◆ **Explore the material**
a: In the clinical assessment notes, copy the passage from "A-G Framework" up to and including "within the framework.".
b: Using the clinical assessment notes, decide whether each statement agrees with them: (i) Stridor is caused by obstruction of the windpipe or larynx. (ii) Dullness on percussion indicates hollow organs. (iii) The circulation check includes feeling whether the patient's hands and feet are warm or cold. Answer yes or no for each, quoting the deciding words.
c: Pick up the clinical assessment notes after their last sentence and continue them.

◆ **Text for analysis**

Percussion

  • Assesses size, consistency, and borders of organs, including the presence of fluid, it involves tapping the body with the fingers. Helps assess the liver, spleen, woodoren, and Hemach. Percussion includes tympanic hollow drum line sounds. Dullness indicates solid organs.

A-G Framework

  • Undertaken in the CSL this week in order to define highlighted medical terms, and find additional unknown terminologies within the framework.

Airway

  • Look for signs of airway obstruction and for evidence of mouth/neck/swelling/hematoma. Listen for the security of an artificial airway, and for noisy breathing, e.g. gurgling, snoring, or stridor. Feel for the presence and security of artificial airway, and for air movement.
  • Hematoma is a localized collection of blood outside of a blood vessel, usually caused by injury that damages the vessel wall. It can appear as visible discoloration
  • Stridor is a harsh vibrating sound when breathing, caused by obstruction of the windpipe or larynx

Breathing

  • Look at the chest wall movement to see if it is normal and symmetrical, and to see if the patient is using their neck and shoulder muscles to breathe (accessory muscles). Listen to the patient to measure their respiratory rate and oxygen saturation. Listen to the patient talking to see if they can complete full sentences. Feel for the position of the trachea to see if it is central, as well as for surgical emphysema or crepitus.
  • Wheezing: A high-pitched whistling or rattling sound that occurs when your airways narrow
  • Surgical emphysema (Corepious) is a condition where air becomes trapped under the skin, causing a crackling or popping sensation when palpated, typically due to a surgical procedure or trauma.

Circulation

  • Look at the skin color for pallor and peripheral cyanosis, at the capillary refill time, and at the patient's central venous pressure and jugular venous pressure. Listen for patient complaints of dizziness and headaches. Feel for patient's blood pressure and heart sounds, patient hands and feet to see if they are warm or cold, and the patient's peripheral pulses for presence, rate, quality, regularity, and equality.
  • Peripheral cyanosis: Condition that causes the skin on the hands, feet, or limbs to turn blue, symptoms being a bluish discoloration of the skin, especially in the hands, fingertips, and toes.

Items from a data source:
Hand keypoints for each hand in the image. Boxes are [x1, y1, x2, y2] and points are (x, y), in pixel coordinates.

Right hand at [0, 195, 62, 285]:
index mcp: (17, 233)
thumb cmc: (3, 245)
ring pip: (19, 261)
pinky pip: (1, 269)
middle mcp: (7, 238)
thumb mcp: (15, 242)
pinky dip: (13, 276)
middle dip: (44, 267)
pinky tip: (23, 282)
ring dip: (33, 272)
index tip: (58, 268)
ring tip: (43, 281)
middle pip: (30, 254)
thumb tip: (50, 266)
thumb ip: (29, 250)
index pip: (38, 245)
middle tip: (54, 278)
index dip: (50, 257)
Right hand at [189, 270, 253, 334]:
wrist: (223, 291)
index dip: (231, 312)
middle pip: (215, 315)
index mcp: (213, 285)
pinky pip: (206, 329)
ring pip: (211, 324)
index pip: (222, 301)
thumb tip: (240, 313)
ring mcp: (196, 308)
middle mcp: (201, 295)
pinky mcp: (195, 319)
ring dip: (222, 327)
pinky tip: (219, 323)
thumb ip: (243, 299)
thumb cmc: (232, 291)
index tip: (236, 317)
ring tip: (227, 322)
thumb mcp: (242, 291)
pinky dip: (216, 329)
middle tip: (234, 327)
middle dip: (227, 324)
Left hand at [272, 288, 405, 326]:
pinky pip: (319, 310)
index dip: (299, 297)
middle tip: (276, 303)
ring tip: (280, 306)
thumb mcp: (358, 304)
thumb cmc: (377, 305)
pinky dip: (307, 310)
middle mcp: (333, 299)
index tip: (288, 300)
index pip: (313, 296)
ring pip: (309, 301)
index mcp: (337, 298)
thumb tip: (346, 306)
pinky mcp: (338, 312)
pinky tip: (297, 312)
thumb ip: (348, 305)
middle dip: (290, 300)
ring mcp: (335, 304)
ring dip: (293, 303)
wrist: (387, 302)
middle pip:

◆ **Answers to each task**
a:
A-G Framework

  • Undertaken in the CSL this week in order to define highlighted medical terms, and find additional unknown terminologies within the framework.

b:
(i) Yes: "caused by obstruction of the windpipe or larynx"
(ii) No: "Dullness indicates solid organs."
(iii) Yes: "patient hands and feet to see if they are warm or cold"

c:
  • Capillary refill time is a quick test that measures how long it takes for blood to return to the nail bed after pressure is applied. It is used for cardiopulmonary assessment for critically ill patients.

Disability

  • Look at the level of consciousness, for facial symmetry, abnormal movements, seizure activity, or absent limb movements, and at pupil size, equality, and reaction to light. Listen to patients' response to external stimuli and pain, and for slurred speech, as well as for patient's orientation to person, place, and time. Feel for the patient's response to external stimuli, and for muscle power and strength.

Exposure

  • Look for skin integrity, signs of pressure injuries or damage, and for any bleeding e.g., investigate wounds and drains that may be hidden by bedclothes. Listen for air leaks in drains.

Fluids

  • Look at the observation and fluid charts, noting the fluid input and output, at losses from all drains and tubes, and at the amount and color of the patient's urine and urinalysis results. Listen for bowel sounds. Feel the patient's abdomen and for patient's complaints of thirst, and the skin turgor.
  • Skin turgor: Elasticity of your skin, meaning its ability to return to its original shape after being pinched or pulled.

Glucose

  • Look at blood glucose levels and for signs of hypoglycemia, including confusion and decreased conscious state. Listen at the medication chart for insulin and oral hypoglycemics. Feel for patient's complaints of thirst and for patient's orientation to person, time and place if the patient is diaphoretic.
  • Hypoglycemia is a condition where your blood sugar level is too low, resulting in excessive thirst, lethargy, frequent urination, blurred vision, lack of concentration, and a change in behavior.
  • Diaphoretic: Excessive or abnormal sweating for no apparent reason. This isn't usually a cause for concern and will clear up when the underlying cause is treated.